I am currently working on some new user import code for Oxfords installation of Bodington (WebLearn) which takes a feed of about 35000 users and creates accounts and groups for them. Due to the large number of users involved and the small number of changes that are made each day it is important to try and keep the import running fast. At the moment the bottleneck seems to be the database which eats up most of the CPU during the import, a quick look at a process listing shows PostgreSQL using 80% or the CPU and Java using 10%. Looking at the statement logging it seemed that for each user it was always updating the user in the database even if nothing had changed. Update statements are expensive for a database compared to select statements so cutting down the number of updates seemed an obvious way to improve the performance.

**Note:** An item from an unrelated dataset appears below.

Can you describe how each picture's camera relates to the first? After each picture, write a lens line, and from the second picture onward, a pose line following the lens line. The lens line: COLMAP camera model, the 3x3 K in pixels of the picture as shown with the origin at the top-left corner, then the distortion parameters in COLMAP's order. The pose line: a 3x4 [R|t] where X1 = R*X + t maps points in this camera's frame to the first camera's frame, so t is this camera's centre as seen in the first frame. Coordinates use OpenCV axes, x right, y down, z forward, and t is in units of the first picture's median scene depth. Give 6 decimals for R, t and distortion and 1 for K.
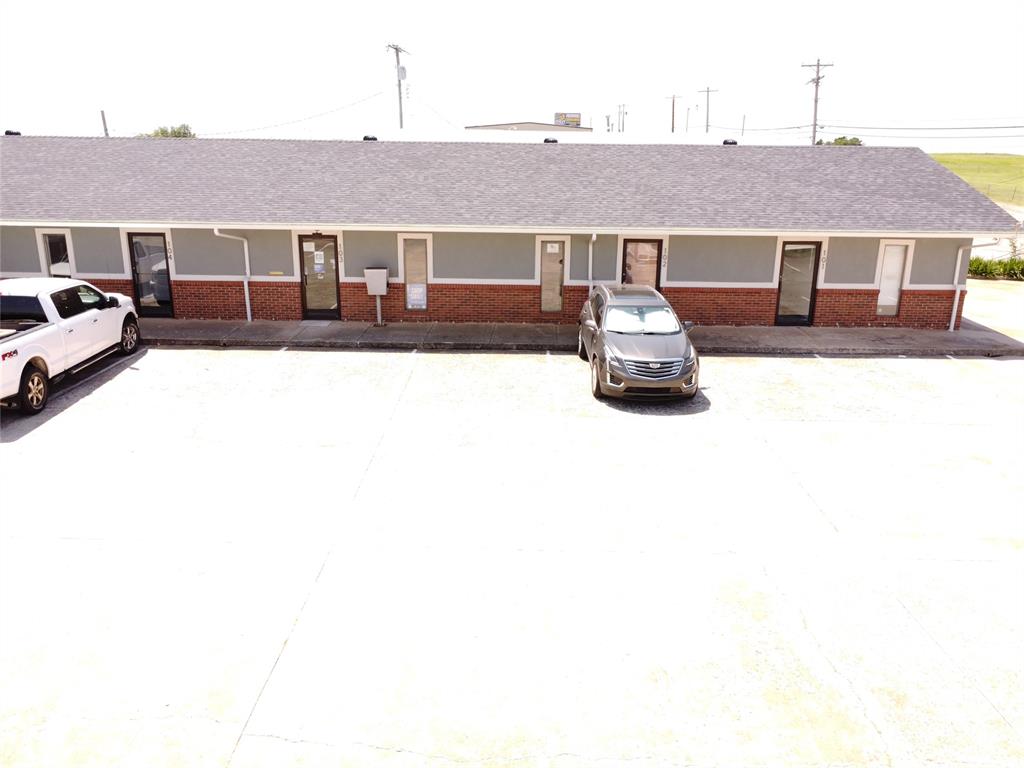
lens RADIAL K [[771.4, 0, 513.2], [0, 771.4, 378.3], [0, 0, 1]] dist [0.000367, 0.002033]
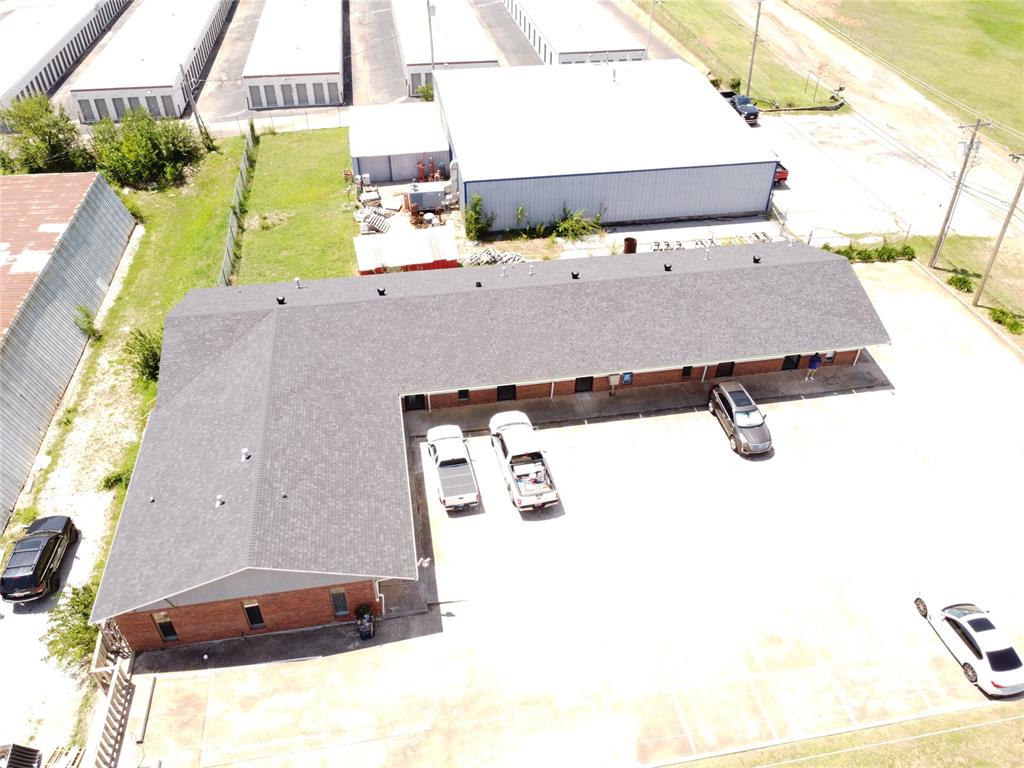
lens RADIAL K [[771.4, 0, 513.2], [0, 771.4, 378.3], [0, 0, 1]] dist [0.000367, 0.002033]
pose [[0.983318, -0.113993, 0.141746, -0.759793], [0.051180, 0.921175, 0.385769, -0.975998], [-0.174548, -0.372079, 0.911641, -0.927479]]
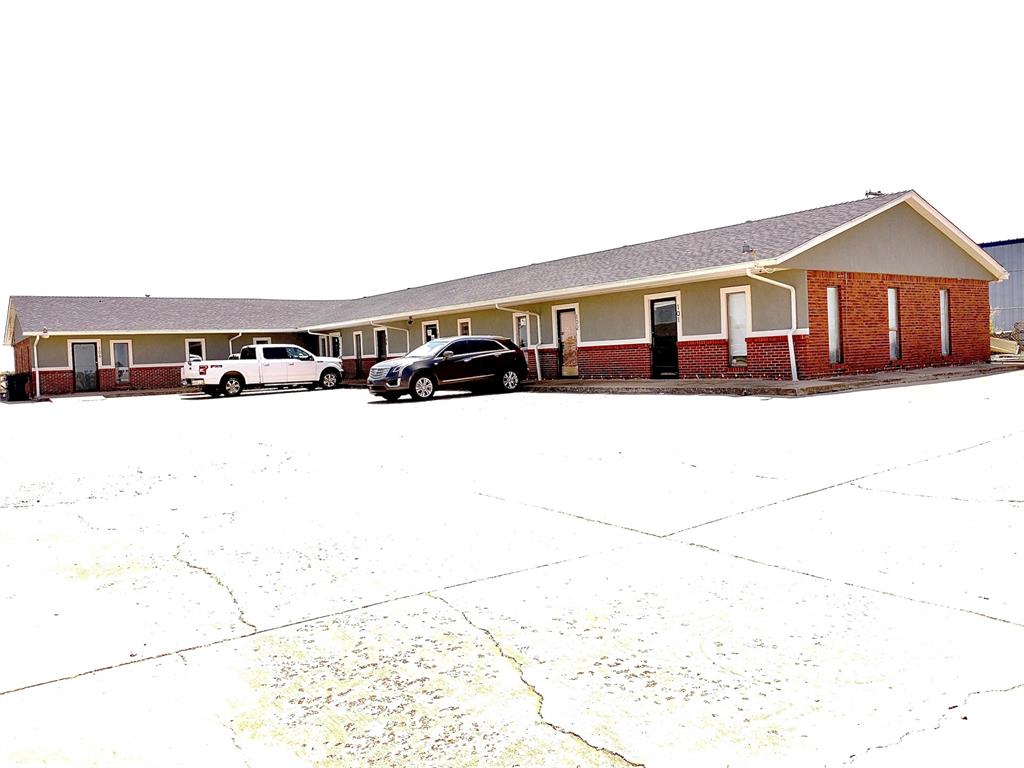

Every object that is stored in the database by Bodington extends org.bodington.database.PersistentObject which provides the skeleton for database objects One feature of PersistentObject is that it keeps track of wether an object has unsaved changes or not. This is done through calling the setUnsaved() method which is done by most setters of the subclasseds. Eg:
public void setName(String name)
{
this.name = name;
setUnsaved();
}
Now this means that even if the name is set to the same value the object is flagged as being unsaved. One option would have been to have add checking to the userimporter so that it only updateded the name of a user if it was different to the current value:
if (!user.getName().equals(newName))
user.setName(newName);
However there is no reason why other sections of Bodington shouldn't make use of this checking and it is also a database issue so I moved this code into the setter and ended up with:
public void setName( String name )
{
if (name == null)
throw new IllegalArgumentException("Name cannot be null");
if (name.equals(this.name)
return;
this.name = name;
setUnsaved();
}
The checking to see that if name == null is because the database has a NOT NULL constraint and this also prevents a NullPointerException from being thrown if setName(null) is called. I added this checking to org.bodington.server.realm.Users and org.bodington.server.realm.Aliases and a quick test of updating 1000 users gave the results:
- Always Saving: 1minute 3 seconds.
- Saving Changes: 30 seconds.
which isn't a bad improvement in performance. One side note is that PersistentObject.save() always saves the object and I could have changed it so that it only saved changed objects but I'm not sure that all the setters of the subclasses call setUnsaved() so I am doing my checking in the importer.
The group mapping has come wholesale from some old user import code with a few changes and just needs a little tweaking and it should be nearly ready for some proper testing.